TO DO: The word "Slide" occurs in some lines of the data. Return each such line.

****************************************

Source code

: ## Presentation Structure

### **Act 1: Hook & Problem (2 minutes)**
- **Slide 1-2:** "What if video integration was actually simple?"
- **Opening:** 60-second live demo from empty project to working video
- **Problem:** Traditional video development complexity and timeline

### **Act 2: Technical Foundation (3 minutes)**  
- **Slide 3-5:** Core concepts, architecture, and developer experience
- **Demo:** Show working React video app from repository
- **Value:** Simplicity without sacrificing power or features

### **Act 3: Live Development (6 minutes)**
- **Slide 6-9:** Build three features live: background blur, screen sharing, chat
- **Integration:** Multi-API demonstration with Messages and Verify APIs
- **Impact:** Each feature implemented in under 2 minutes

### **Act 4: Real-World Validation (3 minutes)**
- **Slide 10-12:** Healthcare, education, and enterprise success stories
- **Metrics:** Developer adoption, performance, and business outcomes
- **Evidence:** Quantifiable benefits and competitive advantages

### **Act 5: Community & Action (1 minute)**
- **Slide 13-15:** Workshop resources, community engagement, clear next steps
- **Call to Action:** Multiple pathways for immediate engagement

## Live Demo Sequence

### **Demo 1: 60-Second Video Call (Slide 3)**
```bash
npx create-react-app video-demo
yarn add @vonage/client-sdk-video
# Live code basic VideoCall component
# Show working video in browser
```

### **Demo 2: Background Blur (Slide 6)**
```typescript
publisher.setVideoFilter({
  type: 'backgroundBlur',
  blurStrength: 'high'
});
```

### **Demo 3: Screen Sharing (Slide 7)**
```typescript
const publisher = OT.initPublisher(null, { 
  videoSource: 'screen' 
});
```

****************************************

TASK SOLUTION:
- **Slide 1-2:** "What if video integration was actually simple?"
- **Slide 3-5:** Core concepts, architecture, and developer experience
- **Slide 6-9:** Build three features live: background blur, screen sharing, chat
- **Slide 10-12:** Healthcare, education, and enterprise success stories
- **Slide 13-15:** Workshop resources, community engagement, clear next steps
### **Demo 1: 60-Second Video Call (Slide 3)**
### **Demo 2: Background Blur (Slide 6)**
### **Demo 3: Screen Sharing (Slide 7)**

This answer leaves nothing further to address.